Dinham Spencer lists the establishment of SMTC Limited in 1989 and the subsequent purchase of their own office building in 1999 as well as sustainability over the last 33 years as her best career achievements to date, and lists Paul Wilson of Creative Craft, who was part of a group of people she trained through the Jamaica Social Investment Fund (JSIF), and Mustard Seed Communities where she did a business plan which allowed them to access significant grant funds, as her most impactful social work. Wilson continues to provide craft skills training to the blind and visually impaired community.
As for SMTC-CI, she sees it as a means by which she can participate in ensuring that the people who will take care of the ageing population when they are ill or in need of care will have the skills and the knowledge and can demonstrate the respect and empathy that every person deserves.
Since 2018 the Jamaica Foundation for Community Development (Health), of which Dinham Spencer is co-founder, has also been helping to keep high school athletes healthy by providing health checks and Cardiopulmonary resuscitation (CPR) training. She sees her greatest contribution to the world as helping to save the lives of many young people with heart disease through the non-profit. Prior to the onset of COVID-19, the foundation assisted over 500 athletes.
In 2000 Dinham Spencer also introduced the Learn to Earn summer skills development programme to JSIF and trained over 100 high school students in computer skills as well as pottery, baking, animal care, craft, and other skills. It was used by JSIF as a best practice model for other social investment organisations in the Caribbean and paved the way for subsequent youth summer programmes funded by JSIF.
Asked how important it is for her to have built the type of career and reputation she has, Dinham Spencer said it is important to build a career that is based on integrity and trust, particularly in a small country like Jamaica.

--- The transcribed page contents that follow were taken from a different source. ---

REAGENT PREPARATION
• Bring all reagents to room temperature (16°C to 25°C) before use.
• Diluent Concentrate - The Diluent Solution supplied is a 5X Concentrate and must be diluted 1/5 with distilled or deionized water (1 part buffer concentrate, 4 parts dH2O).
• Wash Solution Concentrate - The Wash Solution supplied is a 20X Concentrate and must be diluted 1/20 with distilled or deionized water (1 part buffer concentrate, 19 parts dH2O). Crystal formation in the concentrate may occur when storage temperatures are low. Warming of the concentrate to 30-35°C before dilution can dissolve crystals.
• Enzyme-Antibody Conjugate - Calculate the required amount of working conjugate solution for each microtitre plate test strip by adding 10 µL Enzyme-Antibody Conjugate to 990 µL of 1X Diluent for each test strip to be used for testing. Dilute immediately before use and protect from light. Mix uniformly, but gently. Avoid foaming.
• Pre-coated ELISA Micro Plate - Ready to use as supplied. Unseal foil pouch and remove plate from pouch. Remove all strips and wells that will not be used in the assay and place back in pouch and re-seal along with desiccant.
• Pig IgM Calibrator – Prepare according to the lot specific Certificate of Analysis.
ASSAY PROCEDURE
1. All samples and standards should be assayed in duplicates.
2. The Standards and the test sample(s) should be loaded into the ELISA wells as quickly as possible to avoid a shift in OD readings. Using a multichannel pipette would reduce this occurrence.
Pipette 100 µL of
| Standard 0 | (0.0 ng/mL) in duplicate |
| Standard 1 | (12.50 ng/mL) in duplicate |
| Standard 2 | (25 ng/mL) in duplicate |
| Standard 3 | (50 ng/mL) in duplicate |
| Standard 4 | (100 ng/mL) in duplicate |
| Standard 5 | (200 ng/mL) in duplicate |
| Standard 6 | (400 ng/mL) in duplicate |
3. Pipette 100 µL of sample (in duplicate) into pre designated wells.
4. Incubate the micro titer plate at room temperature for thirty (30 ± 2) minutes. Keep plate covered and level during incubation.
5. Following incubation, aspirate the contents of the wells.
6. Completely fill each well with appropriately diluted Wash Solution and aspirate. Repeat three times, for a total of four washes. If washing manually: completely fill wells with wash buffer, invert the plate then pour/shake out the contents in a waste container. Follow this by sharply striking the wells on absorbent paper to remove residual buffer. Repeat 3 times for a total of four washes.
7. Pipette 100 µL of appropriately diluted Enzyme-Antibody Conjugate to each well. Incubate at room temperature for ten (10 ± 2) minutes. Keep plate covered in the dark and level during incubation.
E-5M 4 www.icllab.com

“Increasingly, women are creating the same kind of ‘old-boy’ type of network that the men have had over the years which kept women locked out of opportunities; however, integrity is the foundation on which we need to build our careers,” she added.
She said the ability to identify potential opportunities and go after them using the solid foundation and training she had in mass communications and management, plus experience, is what sets her apart from others in her field, and her advice for women looking to enter it is to identify a niche area that is of interest that shows potential for growth and then learn everything they can about it and keep on learning.
When she’s not working, this wife, mother, and grandmother — who has performed in three pantomimes, including Queenie’s Daughter with Louise Bennett, and shared the stage with Oliver Samuels in his first pantomime — can be found reading a wide variety of books and periodicals, including Harvard Business Review, The Economist, Time, and following the arts, particularly theatre and music in Jamaica and internationally, which she enjoys with her husband, Howard, retired professor of cardiothoracic surgery and current registrar of the Medical Council of Jamaica, who is her biggest supporter.